=== DATA FOR THIS TASK ===

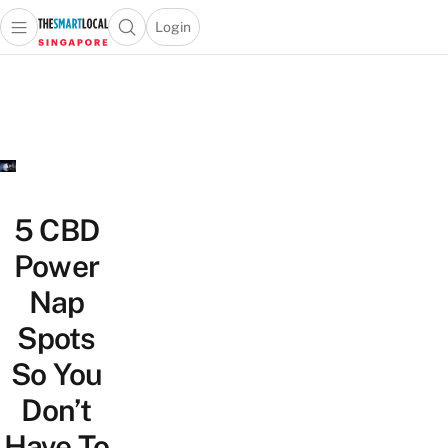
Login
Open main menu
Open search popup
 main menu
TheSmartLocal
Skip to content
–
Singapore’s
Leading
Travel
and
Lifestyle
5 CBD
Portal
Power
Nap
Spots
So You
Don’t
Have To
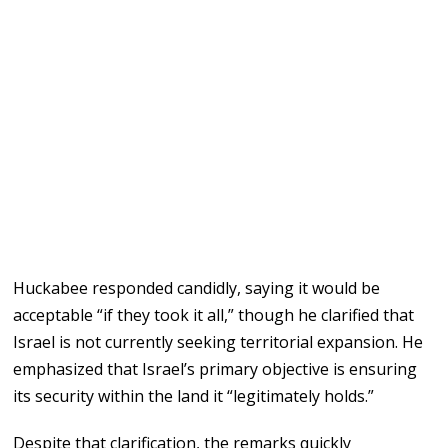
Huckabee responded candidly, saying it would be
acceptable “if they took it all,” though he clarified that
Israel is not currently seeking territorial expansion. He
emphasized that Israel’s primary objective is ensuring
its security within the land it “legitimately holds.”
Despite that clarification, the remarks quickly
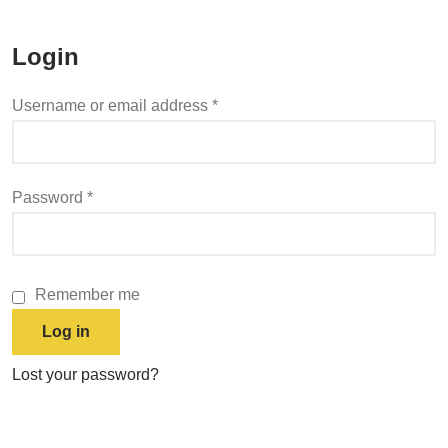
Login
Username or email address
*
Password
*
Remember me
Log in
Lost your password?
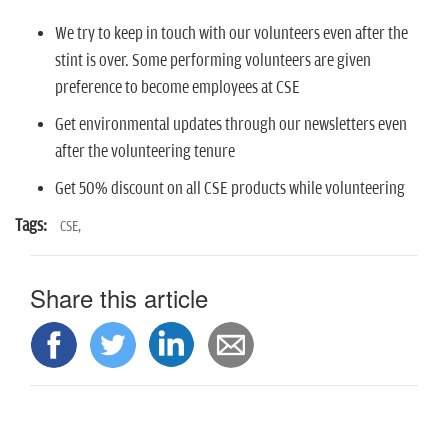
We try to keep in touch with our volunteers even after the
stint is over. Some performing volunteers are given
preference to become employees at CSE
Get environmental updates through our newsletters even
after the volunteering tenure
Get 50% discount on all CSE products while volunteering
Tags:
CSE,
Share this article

=== WHAT TO WORK ON ===
Which lines above hold the string "that"? Show each of them.

=== ANSWER TO THIS PROBLEM ===
acceptable “if they took it all,” though he clarified that
emphasized that Israel’s primary objective is ensuring
Despite that clarification, the remarks quickly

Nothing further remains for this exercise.